© JUNGE FREIHEIT Verlag GmbH & Co.  www.jungefreiheit.de  06/13 / 01. Februar 2013

Die ausgelagerte Kinderbetreuung
Durchgehend geöffnet
Rolf Dressler

Es lebe die Kita!“ In diesen Schlachtruf stimmt Deutschlands Einheitspartei anno 2013 fröhlich ein. Ob schwarz, blau-gelb, rot oder grün. Kinderaufbewahrung ist angesagt (siehe Seite 7), nur irgendwie artgerecht soll sie sein. Andersmeinende werden weggebügelt.
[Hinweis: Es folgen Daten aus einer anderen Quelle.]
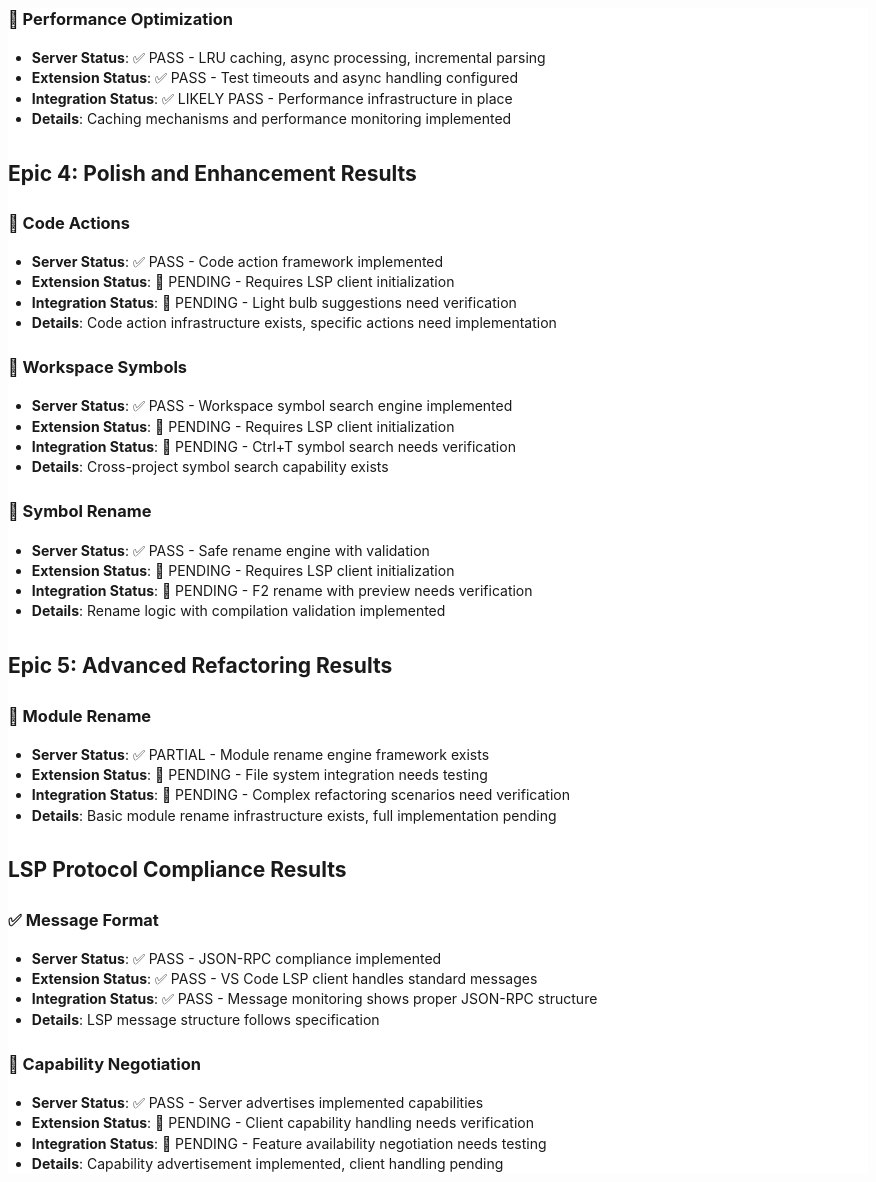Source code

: ### 🔶 Performance Optimization
- **Server Status**: ✅ PASS - LRU caching, async processing, incremental parsing
- **Extension Status**: ✅ PASS - Test timeouts and async handling configured
- **Integration Status**: ✅ LIKELY PASS - Performance infrastructure in place
- **Details**: Caching mechanisms and performance monitoring implemented

## Epic 4: Polish and Enhancement Results

### 🔶 Code Actions
- **Server Status**: ✅ PASS - Code action framework implemented
- **Extension Status**: 🔄 PENDING - Requires LSP client initialization
- **Integration Status**: 🔄 PENDING - Light bulb suggestions need verification
- **Details**: Code action infrastructure exists, specific actions need implementation

### 🔶 Workspace Symbols
- **Server Status**: ✅ PASS - Workspace symbol search engine implemented
- **Extension Status**: 🔄 PENDING - Requires LSP client initialization
- **Integration Status**: 🔄 PENDING - Ctrl+T symbol search needs verification
- **Details**: Cross-project symbol search capability exists

### 🔶 Symbol Rename
- **Server Status**: ✅ PASS - Safe rename engine with validation
- **Extension Status**: 🔄 PENDING - Requires LSP client initialization
- **Integration Status**: 🔄 PENDING - F2 rename with preview needs verification
- **Details**: Rename logic with compilation validation implemented

## Epic 5: Advanced Refactoring Results

### 🔶 Module Rename
- **Server Status**: ✅ PARTIAL - Module rename engine framework exists
- **Extension Status**: 🔄 PENDING - File system integration needs testing
- **Integration Status**: 🔄 PENDING - Complex refactoring scenarios need verification
- **Details**: Basic module rename infrastructure exists, full implementation pending

## LSP Protocol Compliance Results

### ✅ Message Format
- **Server Status**: ✅ PASS - JSON-RPC compliance implemented
- **Extension Status**: ✅ PASS - VS Code LSP client handles standard messages
- **Integration Status**: ✅ PASS - Message monitoring shows proper JSON-RPC structure
- **Details**: LSP message structure follows specification

### 🔶 Capability Negotiation
- **Server Status**: ✅ PASS - Server advertises implemented capabilities
- **Extension Status**: 🔄 PENDING - Client capability handling needs verification
- **Integration Status**: 🔄 PENDING - Feature availability negotiation needs testing
- **Details**: Capability advertisement implemented, client handling pending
Beinahe schon vergessen, daß die böse, höhnisch-verächtliche Propagandaparole von der „Herdprämie“ immerhin zum Unwort des Jahres 2007 gekürt wurde. Völlig zu Recht. Denn wann je zuvor zogen die herrschende Politik, allen voran die jungen, alten, roten und grünen Erzsozialisten, und der Medientroß derart schäbig und ehrverletzend über Mütter her, die ihre Sprößlinge zumindest in den ersten Lebensjahren zu Hause umsorgen und aufziehen möchten?

Da frohlockt, wen wundert’s, Arbeitgeberpräsident Dieter Hundt und verlangt, Mütter müßten nach der Geburt eines Babys so rasch wie möglich (wieder) berufstätig werden. Als Arbeitskräftepotential, als Verfügungsmasse der Wirtschaft eben. Ähnlich verräterisch reden auch Fußballmanager und -trainer leicht und locker vom „Spielermaterial“, das man für den Erfolg nun einmal „auf dem Markt“ zusammenkaufen müsse.

Doch haben sich einst, vor nun bald 90 Jahren, nicht schon Sowjetrußlands glorreich revolutionäre Bolschewiken mit ihrer infam familien-, eltern- und kinderfeindlichen Familienpolitik mächtig vergaloppiert – und sie, o Wunder, sogar korrigiert mit einer Kehrtwende, wie sie in unseren Tagen nicht einmal mehr die Seehofer-CSU vollbringen könnte? Im damals aufgewühlten Rußland wurden Ehescheidungen wieder deutlich erschwert, Abtreibungen wieder mit Strafe belegt.

Bei uns indes geht es in der Gegenrichtung munter voran: Im bayerischen Steinbach am Wald im Landkreis Kronach (3.318 Einwohner) versteht sich der CSU-Bürgermeister Klaus Löffler als Pionier einer elternfernen Nachwuchsaufbewahrung vom ersten Lebensjahr an – bis zum Eintritt ins Berufsleben. Der dortige Kinderhort Sankt Franziskus hat schon jetzt von 6 Uhr morgens bis 22 Uhr geöffnet. Und in Schwerin zielt die 24-Stunden-Kita „Nidulus“ („Nestchen“) auf „den Nerv der modernen Arbeitswelt“ – geöffnet an allen 365 Tagen des Jahres, also auch an Weihnachten. Der fatale Anfang ist längst gemacht. Ende offen.

 

Rolf Dressler war langjähriger Chefredakteur beim „West­falen-Blatt“ in Bielefeld und ist nun freier Journalist.